Она стоит голышом, еще мокрая от прохладной воды, которой обливалась не столько для того, чтобы помыться, сколько из потребности унять жар в прилипающих к полу, неподъемных, словно гири, ступнях.
Летом она мыться не любит. Зимой вылезать из ванны не страшно: пар успевает набросить пленку на стекла и затуманить все очертания; даже если невольно заметить себя в зеркале, можно не вдаваться в детали, обойти вниманием свою бесформенную, размытую фигуру. Игнорировать себя. В жаркие дни, когда хочешь не хочешь, а надо споласкиваться прохладной водой, есть риск наткнуться глазами на свое отражение, и вот тогда страх сковывает движения и заставляет низко опускать голову.
Но что-то изменилось: впервые за долгое-долгое время – может быть, за всю жизнь – она вглядывается в себя не с отвращением, а просто из любопытства, спокойно, чуть ли не доброжелательно. Ее плоть, ее оболочка ровно такая же, как всегда, но все же, все же что-то изменилось. И она не понимает что.
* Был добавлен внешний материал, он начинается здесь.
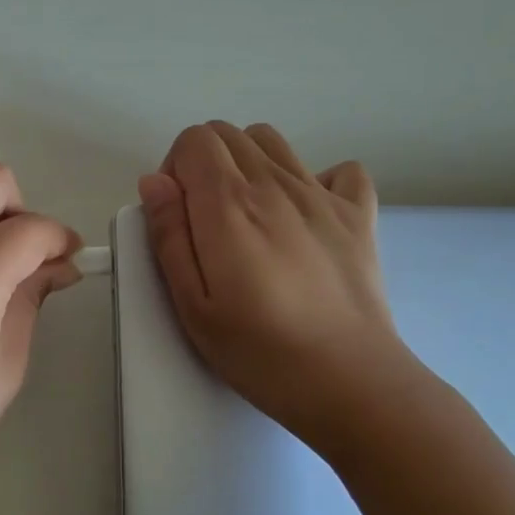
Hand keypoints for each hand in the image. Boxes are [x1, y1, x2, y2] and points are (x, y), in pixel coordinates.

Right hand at [138, 122, 422, 458]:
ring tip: (251, 213)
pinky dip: (319, 179)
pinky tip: (309, 216)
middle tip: (208, 220)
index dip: (176, 169)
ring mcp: (322, 194)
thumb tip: (155, 181)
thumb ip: (169, 236)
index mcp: (229, 203)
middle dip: (205, 163)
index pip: (194, 140)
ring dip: (250, 161)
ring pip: (273, 140)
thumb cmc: (260, 351)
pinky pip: (340, 169)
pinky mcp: (359, 213)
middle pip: (229, 134)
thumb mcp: (192, 305)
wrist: (349, 380)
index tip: (180, 214)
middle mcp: (274, 184)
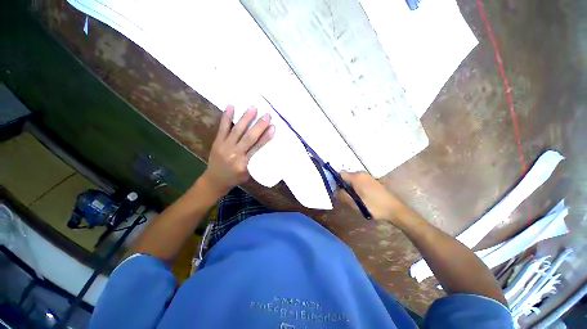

Так странно – смотреть на себя в зеркало и не хотеть рычать, стирать, кромсать, растворять. Не цедить сквозь зубы: корова, жирная корова, толстая уродина, тупица, тумба с ушами. За резкими словами она ищет выход презрению, что течет в ее жилах с тех пор, как она себя рассмотрела, и не находит. Будто в первый раз она оглядывает узкие покатые плечи; малюсенькие, напоминающие груши груди, изначально вялые и поникшие; живот, который никогда не был плоским; жирные ляжки, терзающие ее с наступлением тепла: летом они до крови трутся одна о другую, так что юбка у нее под запретом, иначе к вечеру придется ковылять, точно гусыня. Она из тех, кто даже в самый жаркий зной ходит в джинсах, из тех, кто содрогается, когда наступает пора воздушных тканей. Если б она могла, то жила бы в краю вечной зимы и куталась бы там в стыд и смущение. Пряталась бы от чужих глаз под одеждой, потому что только так положено поступать жирным коровам, толстым-толстым уродинам, тупицам, безголовым Дурам.
Она все та же. Но что-то изменилось.
Она влезает в ночную рубашку. Это он ее подарил и требует надевать. А она? Она хочет сделать ему приятное. Не говорит: рубашка слишком короткая, фасон не ее, синтетика липнет к коже, узкие бретельки к утру врезаются в плечи. Он настаивает, она уступает.
Выходит из ванной и идет босиком по линолеуму. Второй этаж, в коридоре уже темно, хотя час не слишком поздний; сентябрь, чьи ночи отгрызают кусочки у еще изнемогающих от тепла дней, каждый год застигает ее врасплох.